Thursday, May 23, 2013
Puritanism was (somewhat unfairly) described many decades ago by H.L. Mencken, the cynical "sage of Baltimore," as "the haunting fear that someone, somewhere, may be happy."
Today, however, we labor under the ministrations of "New Puritans," busybody liberals who suffer from the haunting fear that someone, somewhere, might be happy without government supervision.
Government has its proper sphere, but when it meddles in people's daily lives via the well-intentioned tyranny called "The Nanny State," it is time to rein it in -- hard.
Unfortunately, that's not easily accomplished these days. We live in an age when the urge to meddle in minor issues (while letting major ones slide) seems ingrained in many "public servants" who are really public scolds.
The chief national representative of buttinsky-ism is Mayor Michael Bloomberg of New York (Forbes' 13th-richest man in the world, with $27 billion in assets). He has richly earned the ironic title of "Nurse Bloomberg" with his campaigns against the sale of large sodas (recently interrupted by a state judge, whose verdict is being appealed), or selling popcorn and milkshakes in theaters or using salt on restaurant meals.
Most notably, hizzoner lives under the full-time protection of armed guards but is perhaps the country's most prominent advocate for denying ordinary, non-billionaire citizens the right to carry firearms for self-protection.
He's not alone in that hypocrisy, of course. And the Nanny State isn't limited to New York City. Symptoms of it appeared in Portland recently with efforts by local New Puritans to implement a number of "reforms."
First, the city just passed its third smoking ban, expanding it from indoor public spaces and athletic fields to include parks, plazas and "open spaces."
Sure, tobacco is deadly, at least for most heavy users. But that doesn't stop these bans from being Nannyesque. If tobacco use kills you, why not make it illegal, as we do for other drugs that aren't even lethal? However, we all know why its sale is still permitted. Government profits from it via extortionate levels of taxation.
So liberals pat themselves on the back about their public-spiritedness with laws that harass smokers while still keeping the cash flow moving. Isn't there a name for people who make money selling drugs to addicts?
But that's not all. Last week, under the headline "Portland launches effort to ban polystyrene cups, plastic bags," we read about a new panel of busybodies bearing the perfectly New Puritan name of Green Packaging Working Group.
Alas, it's not an effort to promote shamrock-decorated bags on St. Paddy's Day, but is instead aimed at containers favored by people who like their coffee hot and their groceries packaged in bags that are 1) recyclable and 2) easily adaptable to other uses, such as carrying or storing loose items, lining wastebaskets or removing Fido's street deposits.
I won't belabor the cup issue -- those who have burned their hands with coffee in a paper cup, or had their hot drinks quickly grow cold, know how foolish it would be to ban foam cups -- but the plastic bag subject is actually interesting.
That's because the commonly offered replacement for them isn't paper bags (which are not only recyclable, but made from a renewable resource), but personally owned cloth bags.

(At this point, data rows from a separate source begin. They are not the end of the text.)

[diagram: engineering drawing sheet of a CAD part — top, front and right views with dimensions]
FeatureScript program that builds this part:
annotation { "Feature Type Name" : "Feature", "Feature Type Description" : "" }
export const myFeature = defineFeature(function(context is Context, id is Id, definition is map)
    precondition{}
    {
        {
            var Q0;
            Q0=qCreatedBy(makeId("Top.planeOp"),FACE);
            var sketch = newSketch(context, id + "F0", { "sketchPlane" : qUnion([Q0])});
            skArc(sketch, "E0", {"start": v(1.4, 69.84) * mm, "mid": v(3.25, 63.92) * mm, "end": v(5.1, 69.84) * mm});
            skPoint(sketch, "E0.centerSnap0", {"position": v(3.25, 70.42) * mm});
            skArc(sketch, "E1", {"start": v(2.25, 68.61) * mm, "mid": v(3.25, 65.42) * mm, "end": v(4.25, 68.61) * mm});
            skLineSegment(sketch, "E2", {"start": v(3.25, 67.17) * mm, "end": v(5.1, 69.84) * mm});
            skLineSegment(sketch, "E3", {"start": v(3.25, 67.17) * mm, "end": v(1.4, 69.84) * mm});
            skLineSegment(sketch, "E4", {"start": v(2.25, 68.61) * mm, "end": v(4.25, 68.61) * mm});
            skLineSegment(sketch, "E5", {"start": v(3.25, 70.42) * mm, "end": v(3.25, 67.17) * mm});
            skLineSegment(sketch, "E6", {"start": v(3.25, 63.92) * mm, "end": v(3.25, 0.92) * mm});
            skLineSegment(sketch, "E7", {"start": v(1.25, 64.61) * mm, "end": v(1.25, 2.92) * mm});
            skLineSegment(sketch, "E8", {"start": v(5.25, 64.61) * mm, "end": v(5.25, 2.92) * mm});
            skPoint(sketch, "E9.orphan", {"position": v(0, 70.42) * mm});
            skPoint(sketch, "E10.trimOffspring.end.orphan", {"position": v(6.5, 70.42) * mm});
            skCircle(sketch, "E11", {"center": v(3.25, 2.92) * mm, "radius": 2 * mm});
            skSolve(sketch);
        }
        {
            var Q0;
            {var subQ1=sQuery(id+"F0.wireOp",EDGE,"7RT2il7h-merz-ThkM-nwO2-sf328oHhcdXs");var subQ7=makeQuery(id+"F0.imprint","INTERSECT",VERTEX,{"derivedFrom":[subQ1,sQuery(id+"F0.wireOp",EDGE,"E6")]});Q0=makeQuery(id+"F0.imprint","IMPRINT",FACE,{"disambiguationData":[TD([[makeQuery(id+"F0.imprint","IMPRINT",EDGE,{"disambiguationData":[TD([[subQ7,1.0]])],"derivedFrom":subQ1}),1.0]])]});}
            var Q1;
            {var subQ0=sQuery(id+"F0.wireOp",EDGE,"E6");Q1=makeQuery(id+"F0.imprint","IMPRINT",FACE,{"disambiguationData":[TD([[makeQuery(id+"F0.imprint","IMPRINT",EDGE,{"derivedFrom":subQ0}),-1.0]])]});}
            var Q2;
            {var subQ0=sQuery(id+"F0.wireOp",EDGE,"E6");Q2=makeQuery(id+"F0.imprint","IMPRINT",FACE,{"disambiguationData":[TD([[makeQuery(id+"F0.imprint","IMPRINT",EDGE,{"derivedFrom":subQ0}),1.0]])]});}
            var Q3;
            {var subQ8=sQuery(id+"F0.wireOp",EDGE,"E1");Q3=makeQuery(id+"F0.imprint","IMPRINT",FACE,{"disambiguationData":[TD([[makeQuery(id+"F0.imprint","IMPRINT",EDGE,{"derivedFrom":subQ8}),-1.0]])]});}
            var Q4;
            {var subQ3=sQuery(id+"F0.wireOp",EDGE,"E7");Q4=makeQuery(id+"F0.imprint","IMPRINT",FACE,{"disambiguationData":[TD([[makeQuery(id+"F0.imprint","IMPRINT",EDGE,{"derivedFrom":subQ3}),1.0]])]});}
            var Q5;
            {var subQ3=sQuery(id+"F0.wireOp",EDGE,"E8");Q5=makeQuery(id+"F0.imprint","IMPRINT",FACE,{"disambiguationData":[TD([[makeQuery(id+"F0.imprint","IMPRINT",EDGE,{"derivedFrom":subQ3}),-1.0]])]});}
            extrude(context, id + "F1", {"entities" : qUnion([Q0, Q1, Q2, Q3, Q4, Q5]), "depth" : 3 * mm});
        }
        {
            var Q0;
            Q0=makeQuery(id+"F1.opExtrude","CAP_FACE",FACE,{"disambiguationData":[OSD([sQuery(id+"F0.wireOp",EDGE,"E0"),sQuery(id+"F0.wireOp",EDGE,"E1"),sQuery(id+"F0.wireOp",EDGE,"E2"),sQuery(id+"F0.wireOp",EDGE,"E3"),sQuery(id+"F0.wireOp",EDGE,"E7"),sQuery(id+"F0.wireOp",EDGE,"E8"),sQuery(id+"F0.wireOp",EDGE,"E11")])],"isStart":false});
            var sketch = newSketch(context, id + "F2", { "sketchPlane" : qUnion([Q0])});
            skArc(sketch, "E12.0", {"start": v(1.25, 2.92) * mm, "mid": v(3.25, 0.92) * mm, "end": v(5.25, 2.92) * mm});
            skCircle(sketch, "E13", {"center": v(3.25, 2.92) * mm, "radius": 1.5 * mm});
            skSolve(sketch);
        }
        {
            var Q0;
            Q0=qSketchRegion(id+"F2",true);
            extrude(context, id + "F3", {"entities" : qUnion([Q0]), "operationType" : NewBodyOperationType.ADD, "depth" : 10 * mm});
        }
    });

Like most unexamined ideas, however, cloth bags sound good but have serious pitfalls.
Under the headline, "The Disgusting Consequences of Plastic-Bag Bans," a Feb. 4 column on Bloomberg.com (ah, sweet irony!) noted that San Francisco, one of the first places to adopt a plastic-bag ban, also reports that prior to the ban, such bags accounted for only 0.6 percent of litter in the city. Not only was the problem miniscule, the plastic-bag industry supports 30,000 jobs that a widespread ban would put at risk.
Most interesting of all, cloth bags can be hazardous to our health. As the column reported, "In a 2011 study, four researchers examined reusable bags in California and Arizona and found that 51 percent of them contained coliform bacteria. ... Seventy-five percent of (users) said they keep meat and vegetables in the same bag. When bags were stored in hot trunks for two hours, the bacteria grew tenfold."
And there's more: "That study also found, happily, that washing the bags eliminated 99.9 percent of the bacteria. It undercut even that good news, though, by finding that 97 percent of people reported they never wash their bags."
Other studies found food-borne illness and death rates growing in cities that banned plastic bags, or revealed that the environmental impact from making enough cloth bags for everyone to use and then washing and drying them all weekly would be higher than that of producing plastic bags.
Mandating cloth bags, however, would make the New Puritans feel better about themselves, and that's what really counts. Isn't it?